======== PASSAGE FOR REVIEW ========

I think his eyes were hazel. I think his car was grey.

Despite the patience and understanding of the officer I talked to, all of our interviews drove me (helplessly, wretchedly, self-loathingly) to tears. Only two made me cry so hard that I threw up.

I spent one cold spring day wandering around my hometown trying to find someone to take pictures of the three-month old bruises on my bum: At the hospital I told the whole story to the receptionist and three separate nurses before seeing a doctor, who told me that too much time had passed for them to be involved. “Would you like me to look at them?” the doctor asked me.

At the police station the sole officer in the building told me apologetically that there were no female officers on duty that day. “It wouldn’t exactly be appropriate for me to ask you to drop your pants here,” he said.

I went home feeling like a misguided exhibitionist and an idiot, and the pictures never got taken.

I spent one beautiful summer day copy-and-pasting flirtatious old emails to give to the police (a process that was as horrible as it was humiliating and also made me want to vomit).

They aren’t ever going to give me back my flash drive.

Or my gas money.

Or my grandmother’s peace of mind.

There’s something about this process that makes me petty.

Because during these seven expensive months?

The man who assaulted me has had zero surprise evening visits from the police.

He has not had to answer questions from his neighbours. Or the receptionist at the hospital, three nurses (any nurses) or a doctor.

He has had zero scheduled visits with the police, which means that he has never curled in the fetal position in the corner of a library hyperventilating because he cannot face talking to them again. He hasn’t actually had to talk to the police at all. He has not received one single phone call, email, smoke signal, text message, or telepathic communication from anybody in authority concerning the thing he did.

As far as I can tell from his website (he’s not on Facebook) he has no idea that I reported him, and is happily running his business. Which is moving into niche porn production.

These facts make me worse than petty: They make me crazy.

There’s a warrant out for his arrest, which is valid only in the Yukon. To the best of my understanding, warrants are extended to the rest of Canada only when harassment is ongoing.

What this means to me is that a man can beat me to unconsciousness and do all manner of non-consensual things to me, as long as he goes right home afterwards and doesn’t call me.

Tell me again that women should report sexual assault.

========

**ACTIVITIES**.
a) In the essay on reporting sexual assault, where is the warrant for the man's arrest valid?
b) Write the next part of the essay on reporting sexual assault, picking up after its final line.

======== GIVEN RECORDS ========

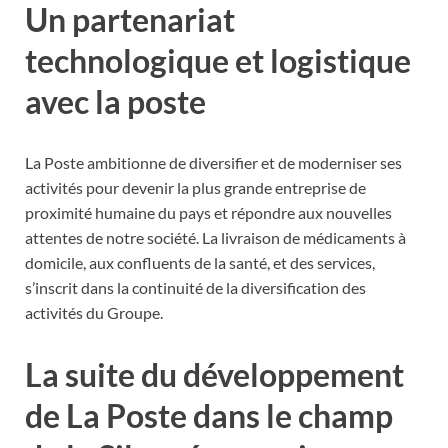
Un partenariat
technologique et logistique
avec la poste
La Poste ambitionne de diversifier et de moderniser ses
activités pour devenir la plus grande entreprise de
proximité humaine du pays et répondre aux nouvelles
attentes de notre société. La livraison de médicaments à
domicile, aux confluents de la santé, et des services,
s’inscrit dans la continuité de la diversification des
activités du Groupe.
La suite du développement
de La Poste dans le champ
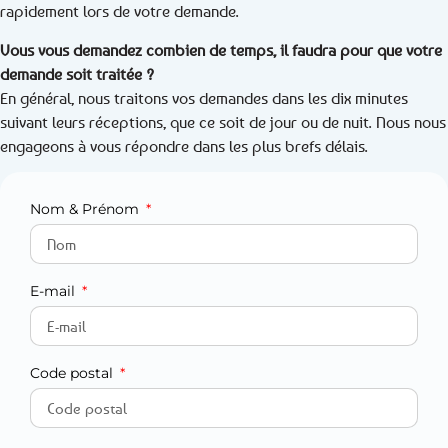
rapidement lors de votre demande.
Vous vous demandez combien de temps, il faudra pour que votre
demande soit traitée ?
En général, nous traitons vos demandes dans les dix minutes
suivant leurs réceptions, que ce soit de jour ou de nuit. Nous nous
engageons à vous répondre dans les plus brefs délais.
Nom & Prénom
E-mail
Code postal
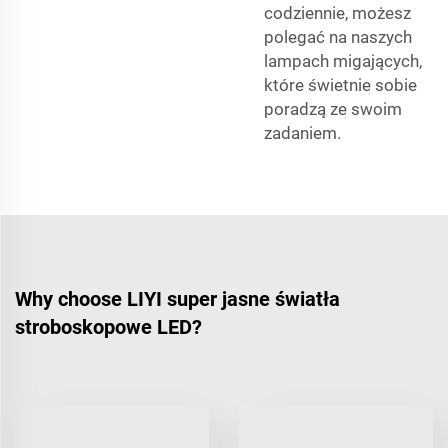
codziennie, możesz
polegać na naszych
lampach migających,
które świetnie sobie
poradzą ze swoim
zadaniem.
Why choose LIYI super jasne światła
stroboskopowe LED?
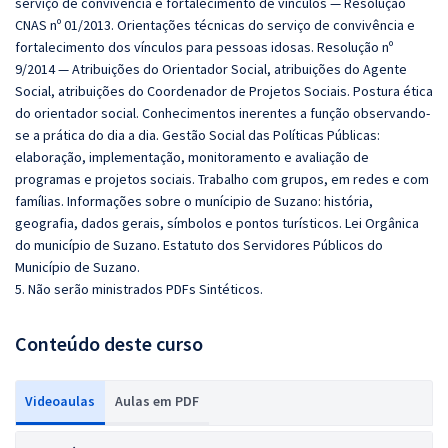
serviço de convivência e fortalecimento de vínculos — Resolução
CNAS nº 01/2013. Orientações técnicas do serviço de convivência e
fortalecimento dos vínculos para pessoas idosas. Resolução nº
9/2014 — Atribuições do Orientador Social, atribuições do Agente
Social, atribuições do Coordenador de Projetos Sociais. Postura ética
do orientador social. Conhecimentos inerentes a função observando-
se a prática do dia a dia. Gestão Social das Políticas Públicas:
elaboração, implementação, monitoramento e avaliação de
programas e projetos sociais. Trabalho com grupos, em redes e com
famílias. Informações sobre o munícipio de Suzano: história,
geografia, dados gerais, símbolos e pontos turísticos. Lei Orgânica
do município de Suzano. Estatuto dos Servidores Públicos do
Município de Suzano.
5. Não serão ministrados PDFs Sintéticos.
Conteúdo deste curso
Videoaulas
Aulas em PDF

========

**TASK RESPONSES**.
a) Only in the Yukon.

b)
Look me in the eye and tell me that our collective idealism about the criminal justice system is worth the price I’m paying. Because from where I’m standing, it’s a whole lot more inconvenient to report a sexual assault than it is to be accused of one.

Petty, crazy, and bitter.

Last night I read the open letter the victim in the Stanford case wrote to the man who assaulted her.  I didn’t feel triumphant reading it; it made me sad and tired.  I have so much admiration for that woman, who in that letter calls herself a lighthouse, tells us to keep fighting.  I cried when I read it.  Not because she won (what kind of victory was it, in the end?) but because she refused to be silent about the cost. Unlike Borel, the unnamed woman who wrote that letter did think that the game was worth playing.  That’s a harder thing to hear, and that woman is one of the few people I am willing to hear it from.

I don’t have the answer. I don’t know if I’m glad or miserable that I reported my assault (although I’m glad to be writing about it). I do know that the people who were most vocal about my responsibility in this situation were the people with the least understanding of what it would be like.

What I think is that when we tell a woman about her duty in the aftermath of a sexual assault, we’re not only underestimating the toll that duty will take on her and overestimating the result of her actions: We’re placing that burden in entirely the wrong place.

What I think is that it is not the job of women like Kathryn Borel, like the Stanford case victim, like me, to protect society from rapists. It is the job of society to protect us.

What I think is that this game is harder than Hearts.  I can tell you the various ways to lose, but like the unnamed Stanford woman wrote, “Nobody wins.”